**About this task**
Below are records; reply with nothing but the number of lines in them that contain "Objetos".

[[ Recorded data open ]]

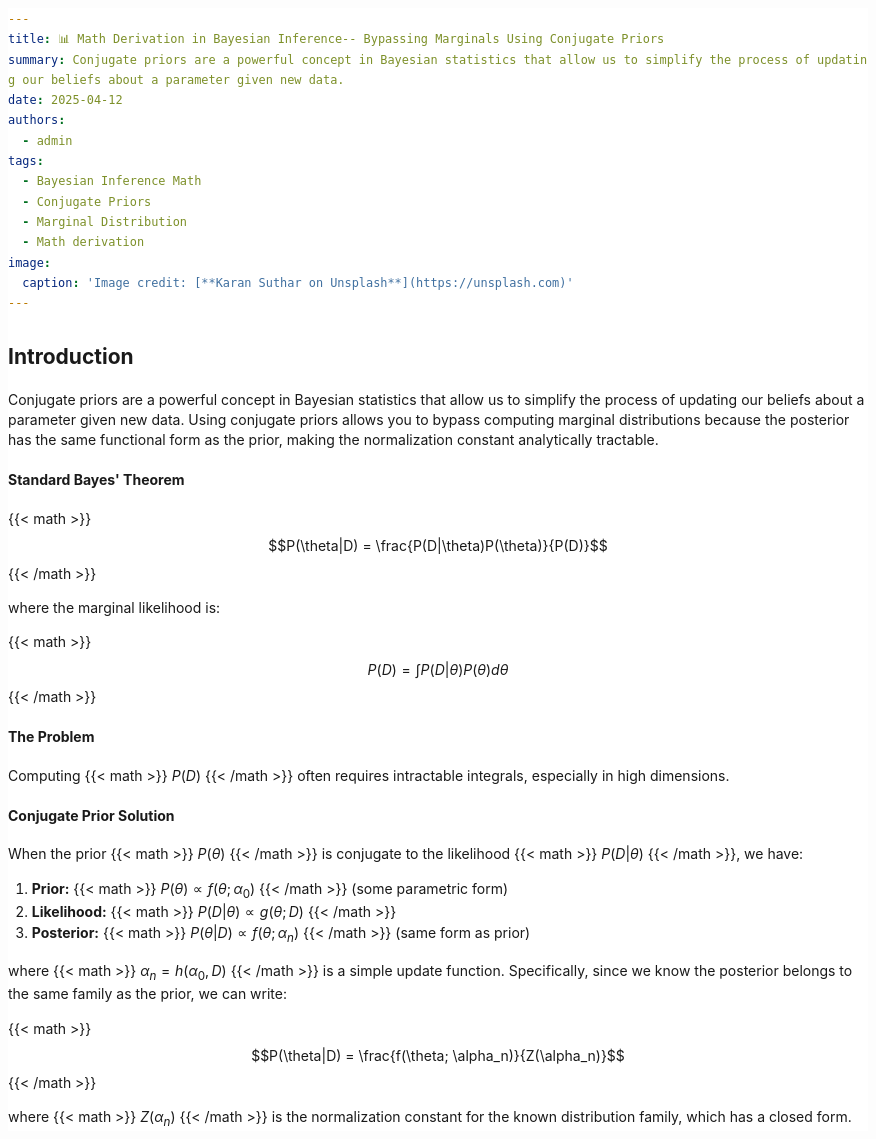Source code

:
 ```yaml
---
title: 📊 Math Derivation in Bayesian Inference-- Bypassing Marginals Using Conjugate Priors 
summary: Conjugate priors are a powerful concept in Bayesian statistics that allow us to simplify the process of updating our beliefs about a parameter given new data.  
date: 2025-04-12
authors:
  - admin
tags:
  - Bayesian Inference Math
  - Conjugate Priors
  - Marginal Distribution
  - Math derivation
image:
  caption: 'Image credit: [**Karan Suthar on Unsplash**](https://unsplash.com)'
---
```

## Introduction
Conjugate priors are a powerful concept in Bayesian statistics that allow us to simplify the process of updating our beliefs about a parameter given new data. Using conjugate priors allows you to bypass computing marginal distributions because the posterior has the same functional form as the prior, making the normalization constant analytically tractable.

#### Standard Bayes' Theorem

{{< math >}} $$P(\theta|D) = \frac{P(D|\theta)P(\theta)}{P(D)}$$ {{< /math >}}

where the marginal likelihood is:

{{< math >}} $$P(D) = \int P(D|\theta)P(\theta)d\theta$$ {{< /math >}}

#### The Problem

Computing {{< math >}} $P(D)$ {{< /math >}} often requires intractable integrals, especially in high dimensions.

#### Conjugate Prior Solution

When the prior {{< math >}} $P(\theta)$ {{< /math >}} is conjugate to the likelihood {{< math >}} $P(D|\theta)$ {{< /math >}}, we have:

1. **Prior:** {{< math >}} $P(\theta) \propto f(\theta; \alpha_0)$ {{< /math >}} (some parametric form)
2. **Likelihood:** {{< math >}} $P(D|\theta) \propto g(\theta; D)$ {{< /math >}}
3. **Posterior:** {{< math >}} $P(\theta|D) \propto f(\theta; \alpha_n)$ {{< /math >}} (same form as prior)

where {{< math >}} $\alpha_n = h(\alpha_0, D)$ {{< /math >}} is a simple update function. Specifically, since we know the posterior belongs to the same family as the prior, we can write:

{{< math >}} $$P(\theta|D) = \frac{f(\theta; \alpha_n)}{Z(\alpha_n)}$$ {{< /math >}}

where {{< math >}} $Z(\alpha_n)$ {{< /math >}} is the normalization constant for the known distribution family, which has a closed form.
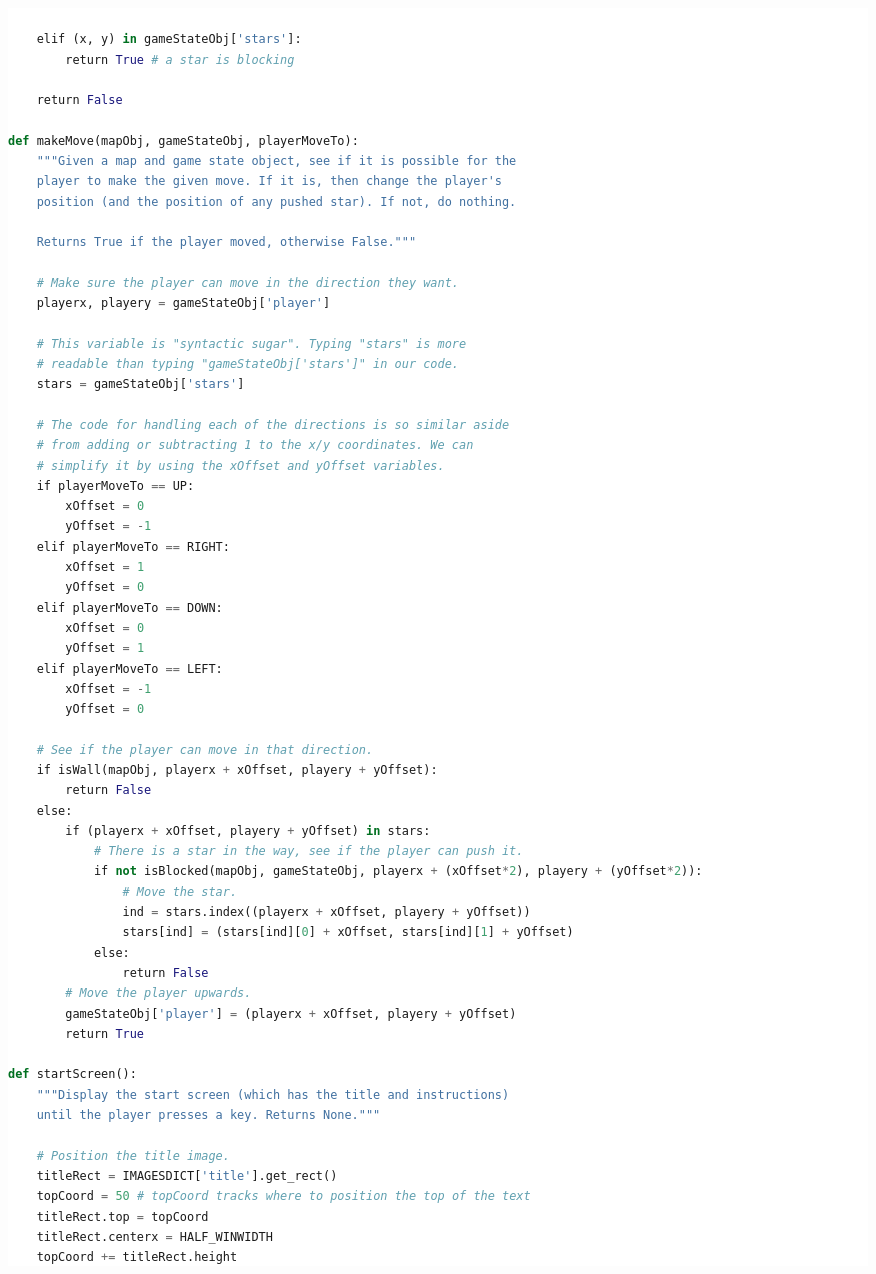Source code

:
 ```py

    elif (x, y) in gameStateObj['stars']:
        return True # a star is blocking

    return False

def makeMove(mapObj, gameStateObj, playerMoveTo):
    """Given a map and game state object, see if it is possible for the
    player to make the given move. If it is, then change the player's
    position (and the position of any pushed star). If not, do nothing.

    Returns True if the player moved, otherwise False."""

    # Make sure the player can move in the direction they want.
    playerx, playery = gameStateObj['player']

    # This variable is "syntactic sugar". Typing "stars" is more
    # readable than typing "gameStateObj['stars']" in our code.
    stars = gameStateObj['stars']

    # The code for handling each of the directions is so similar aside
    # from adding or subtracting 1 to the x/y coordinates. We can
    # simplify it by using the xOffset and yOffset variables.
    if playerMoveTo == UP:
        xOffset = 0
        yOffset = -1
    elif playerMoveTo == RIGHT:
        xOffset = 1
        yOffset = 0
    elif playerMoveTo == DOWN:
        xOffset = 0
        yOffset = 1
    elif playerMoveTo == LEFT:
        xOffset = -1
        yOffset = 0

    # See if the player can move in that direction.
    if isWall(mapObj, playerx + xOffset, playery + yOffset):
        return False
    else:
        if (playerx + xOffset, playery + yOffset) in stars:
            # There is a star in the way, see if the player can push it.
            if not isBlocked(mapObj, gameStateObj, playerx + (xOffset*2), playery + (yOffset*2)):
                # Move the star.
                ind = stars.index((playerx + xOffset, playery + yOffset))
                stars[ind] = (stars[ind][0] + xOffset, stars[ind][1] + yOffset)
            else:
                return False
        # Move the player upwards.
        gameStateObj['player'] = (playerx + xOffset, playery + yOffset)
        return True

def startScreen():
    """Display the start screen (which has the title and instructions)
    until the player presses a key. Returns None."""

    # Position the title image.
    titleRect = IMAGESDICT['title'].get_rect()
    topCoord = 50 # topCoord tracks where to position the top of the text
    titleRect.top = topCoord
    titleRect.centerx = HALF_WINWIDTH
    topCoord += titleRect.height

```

[[ Recorded data closed ]]
[[ Recorded data open ]]

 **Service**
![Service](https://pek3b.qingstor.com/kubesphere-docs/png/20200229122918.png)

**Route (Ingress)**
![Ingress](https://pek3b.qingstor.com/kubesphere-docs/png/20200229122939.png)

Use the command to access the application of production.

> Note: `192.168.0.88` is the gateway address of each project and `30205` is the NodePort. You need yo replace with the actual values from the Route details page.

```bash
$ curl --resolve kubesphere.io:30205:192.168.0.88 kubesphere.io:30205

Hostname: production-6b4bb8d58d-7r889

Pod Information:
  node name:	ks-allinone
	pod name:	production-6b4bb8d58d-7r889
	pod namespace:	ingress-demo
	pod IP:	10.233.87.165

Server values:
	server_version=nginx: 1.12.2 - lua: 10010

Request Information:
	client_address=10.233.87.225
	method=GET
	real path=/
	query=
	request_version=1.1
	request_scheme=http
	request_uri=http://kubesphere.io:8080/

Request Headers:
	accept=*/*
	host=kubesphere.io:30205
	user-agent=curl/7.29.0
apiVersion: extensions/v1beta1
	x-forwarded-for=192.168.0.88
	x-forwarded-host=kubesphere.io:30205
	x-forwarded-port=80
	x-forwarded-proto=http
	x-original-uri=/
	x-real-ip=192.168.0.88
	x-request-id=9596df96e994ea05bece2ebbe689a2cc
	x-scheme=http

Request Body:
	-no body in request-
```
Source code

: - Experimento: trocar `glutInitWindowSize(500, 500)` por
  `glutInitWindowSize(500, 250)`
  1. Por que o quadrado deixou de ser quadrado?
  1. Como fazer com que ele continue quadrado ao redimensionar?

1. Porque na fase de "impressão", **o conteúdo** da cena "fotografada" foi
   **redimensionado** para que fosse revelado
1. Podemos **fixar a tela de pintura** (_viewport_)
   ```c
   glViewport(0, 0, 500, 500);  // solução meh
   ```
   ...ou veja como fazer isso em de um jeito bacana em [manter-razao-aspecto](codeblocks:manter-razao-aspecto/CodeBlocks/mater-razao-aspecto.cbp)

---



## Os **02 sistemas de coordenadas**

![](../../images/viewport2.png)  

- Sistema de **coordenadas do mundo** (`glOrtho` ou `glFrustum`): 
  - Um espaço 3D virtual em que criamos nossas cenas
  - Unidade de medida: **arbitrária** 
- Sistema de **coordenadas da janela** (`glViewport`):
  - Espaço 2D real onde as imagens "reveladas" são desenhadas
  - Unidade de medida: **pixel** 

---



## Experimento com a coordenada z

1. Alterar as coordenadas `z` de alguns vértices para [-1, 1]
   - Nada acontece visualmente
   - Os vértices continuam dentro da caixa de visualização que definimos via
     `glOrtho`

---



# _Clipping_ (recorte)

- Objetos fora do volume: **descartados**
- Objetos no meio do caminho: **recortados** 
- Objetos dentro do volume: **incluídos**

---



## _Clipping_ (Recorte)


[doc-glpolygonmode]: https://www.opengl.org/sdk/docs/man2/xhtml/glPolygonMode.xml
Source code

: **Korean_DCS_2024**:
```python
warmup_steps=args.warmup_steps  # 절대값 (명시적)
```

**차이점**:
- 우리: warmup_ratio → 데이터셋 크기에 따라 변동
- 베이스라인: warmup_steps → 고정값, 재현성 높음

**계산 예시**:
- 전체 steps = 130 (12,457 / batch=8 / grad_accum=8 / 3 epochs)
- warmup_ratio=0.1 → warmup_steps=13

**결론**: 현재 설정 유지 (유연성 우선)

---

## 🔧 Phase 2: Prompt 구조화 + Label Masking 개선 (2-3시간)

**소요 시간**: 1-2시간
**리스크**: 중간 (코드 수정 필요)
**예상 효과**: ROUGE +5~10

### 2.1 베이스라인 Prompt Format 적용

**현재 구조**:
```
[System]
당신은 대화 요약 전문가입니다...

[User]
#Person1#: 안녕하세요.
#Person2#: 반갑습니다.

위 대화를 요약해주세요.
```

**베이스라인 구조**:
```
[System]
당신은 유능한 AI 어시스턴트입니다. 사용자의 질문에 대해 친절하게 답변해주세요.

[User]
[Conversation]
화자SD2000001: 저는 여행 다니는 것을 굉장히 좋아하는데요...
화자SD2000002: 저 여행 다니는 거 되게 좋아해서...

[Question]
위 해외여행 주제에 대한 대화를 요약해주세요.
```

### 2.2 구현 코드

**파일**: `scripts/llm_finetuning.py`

[[ Recorded data closed ]]
[[ Recorded data open ]]

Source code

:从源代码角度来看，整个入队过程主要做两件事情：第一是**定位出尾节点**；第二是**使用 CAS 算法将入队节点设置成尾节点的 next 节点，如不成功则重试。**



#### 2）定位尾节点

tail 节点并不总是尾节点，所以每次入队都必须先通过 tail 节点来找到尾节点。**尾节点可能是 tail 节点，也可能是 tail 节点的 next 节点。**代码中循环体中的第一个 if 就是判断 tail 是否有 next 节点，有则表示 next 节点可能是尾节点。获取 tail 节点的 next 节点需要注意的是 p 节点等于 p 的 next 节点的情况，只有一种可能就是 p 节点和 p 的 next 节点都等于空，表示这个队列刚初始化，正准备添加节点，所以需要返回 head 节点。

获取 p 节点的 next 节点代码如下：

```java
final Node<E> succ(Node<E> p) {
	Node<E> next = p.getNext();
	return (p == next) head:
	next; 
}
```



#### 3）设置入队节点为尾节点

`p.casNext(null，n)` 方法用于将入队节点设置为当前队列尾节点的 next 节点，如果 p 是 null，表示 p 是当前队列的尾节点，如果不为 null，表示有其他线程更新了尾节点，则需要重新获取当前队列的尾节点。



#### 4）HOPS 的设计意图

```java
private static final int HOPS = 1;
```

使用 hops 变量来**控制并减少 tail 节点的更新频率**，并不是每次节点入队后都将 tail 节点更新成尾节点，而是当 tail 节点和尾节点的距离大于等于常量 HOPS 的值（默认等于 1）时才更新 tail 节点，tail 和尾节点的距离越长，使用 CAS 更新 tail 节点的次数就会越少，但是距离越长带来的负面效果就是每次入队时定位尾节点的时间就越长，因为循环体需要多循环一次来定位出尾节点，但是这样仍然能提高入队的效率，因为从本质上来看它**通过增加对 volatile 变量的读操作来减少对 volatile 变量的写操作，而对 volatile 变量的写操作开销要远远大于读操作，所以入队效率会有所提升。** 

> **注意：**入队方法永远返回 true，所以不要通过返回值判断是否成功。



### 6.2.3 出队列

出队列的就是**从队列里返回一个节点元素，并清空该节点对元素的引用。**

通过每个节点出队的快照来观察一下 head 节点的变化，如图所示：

[[ Recorded data closed ]]

**The completed task**
3